All About Beer Magazine - Volume 27, Issue 6
January 1, 2007 By

Before you can have honey, you have to have bees.

Apis Mellifera and related species of what most of us call honey bees spend their lives visiting various flowers, fruit and vegetable plants, performing the important roll of pollinating each plant, then bringing nectar back to the hive that becomes honey.

The average hive can contain a colony of tens of thousands of bees.

Steve and Jill Villers are school teachers who launched Blacksnake Meadery in Dugspur, VA last September. Steve had been homebrewing for about 15 years and the couple had talked about owning a business for a number of years.

“We look at the idea of opening a meadery and it was interesting to us. It was the whole bee thing,” says Jill Villers.

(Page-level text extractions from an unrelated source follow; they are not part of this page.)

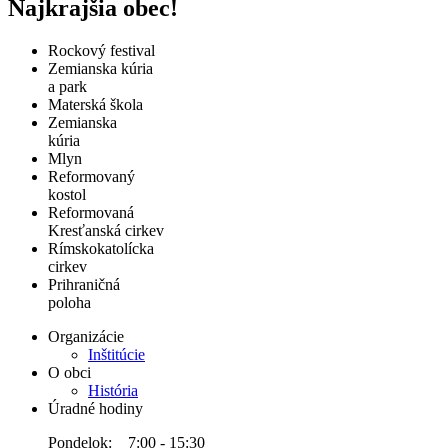
Najkrajšia obec!
Rockový festival
Zemianska kúria
a park
Materská škola
Zemianska
kúria
Mlyn
Reformovaný
kostol
Reformovaná
Kresťanská cirkev
Rímskokatolícka
cirkev
Prihraničná
poloha
Organizácie
Inštitúcie
O obci
História
Úradné hodiny
Pondelok: 7:00 - 15:30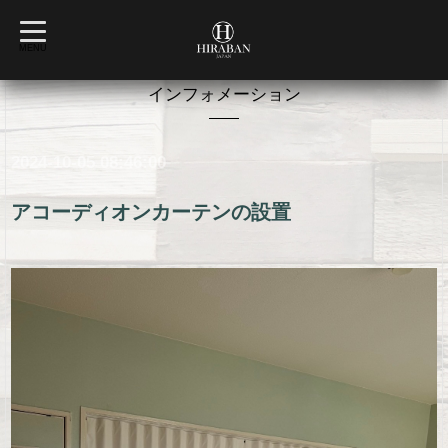
t
o
MENU
g
g
l
インフォメーション
e
n
a
v
2024-10-05 08:46:00
i
g
a
t
アコーディオンカーテンの設置
i
o
n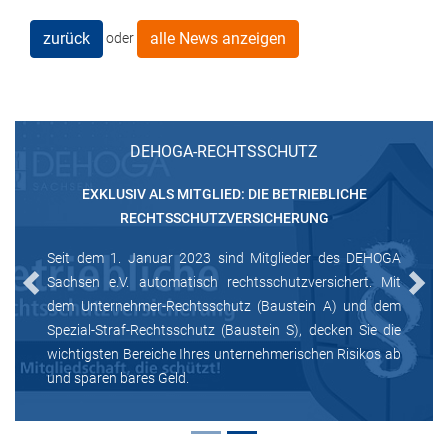
zurück
alle News anzeigen
oder
DEHOGA-RECHTSSCHUTZ
EXKLUSIV ALS MITGLIED: DIE BETRIEBLICHE
RECHTSSCHUTZVERSICHERUNG
Seit dem 1. Januar 2023 sind Mitglieder des DEHOGA
Sachsen e.V. automatisch rechtsschutzversichert. Mit
Previous
Next
dem Unternehmer-Rechtsschutz (Baustein A) und dem
Spezial-Straf-Rechtsschutz (Baustein S), decken Sie die
wichtigsten Bereiche Ihres unternehmerischen Risikos ab
und sparen bares Geld.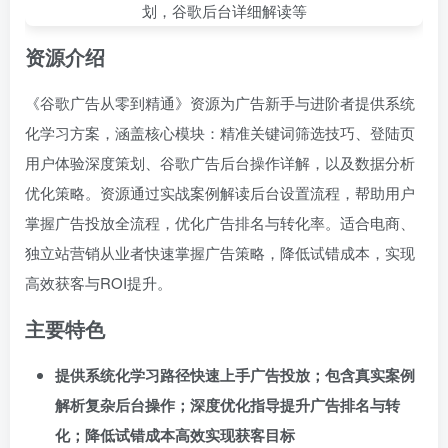
资源介绍
《谷歌广告从零到精通》资源为广告新手与进阶者提供系统
化学习方案，涵盖核心模块：精准关键词筛选技巧、登陆页
用户体验深度策划、谷歌广告后台操作详解，以及数据分析
优化策略。资源通过实战案例解读后台设置流程，帮助用户
掌握广告投放全流程，优化广告排名与转化率。适合电商、
独立站营销从业者快速掌握广告策略，降低试错成本，实现
高效获客与ROI提升。
主要特色
提供系统化学习路径快速上手广告投放；包含真实案例
解析复杂后台操作；深度优化指导提升广告排名与转
化；降低试错成本高效实现获客目标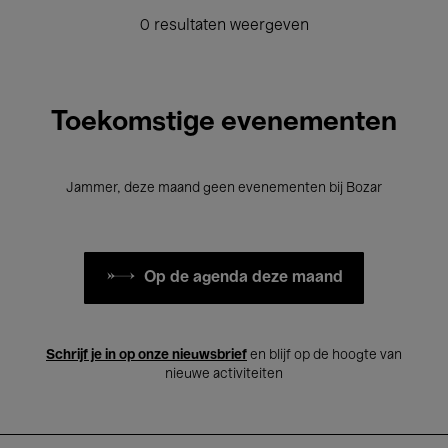
0 resultaten weergeven
Toekomstige evenementen
Jammer, deze maand geen evenementen bij Bozar
Op de agenda deze maand
Schrijf je in op onze nieuwsbrief
en blijf op de hoogte van
nieuwe activiteiten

“I find bees fascinating. They work so hard. It’s kind of relaxing watching them coming and going from the hive,” Villers says. “Each of the hives is different. You can tell when they are calm and when they are agitated by the sound they make.”

Originally Blacksnake had three hives, but has grown to 11 hives at its southwest Virginia location. The meadery still buys honey to supplement its supply.

Blacksnake makes two dry “wine style” products at 11 percent alcohol by volume, a Tupelo honey wine and a cyser using crab apples that results in a drink that is crisp and tart. They also make two “bee brews,” Villers said, that are 8 percent alcohol by volume. One is flavored using hops, the other using lime. They are not braggots, because they do not contain malt.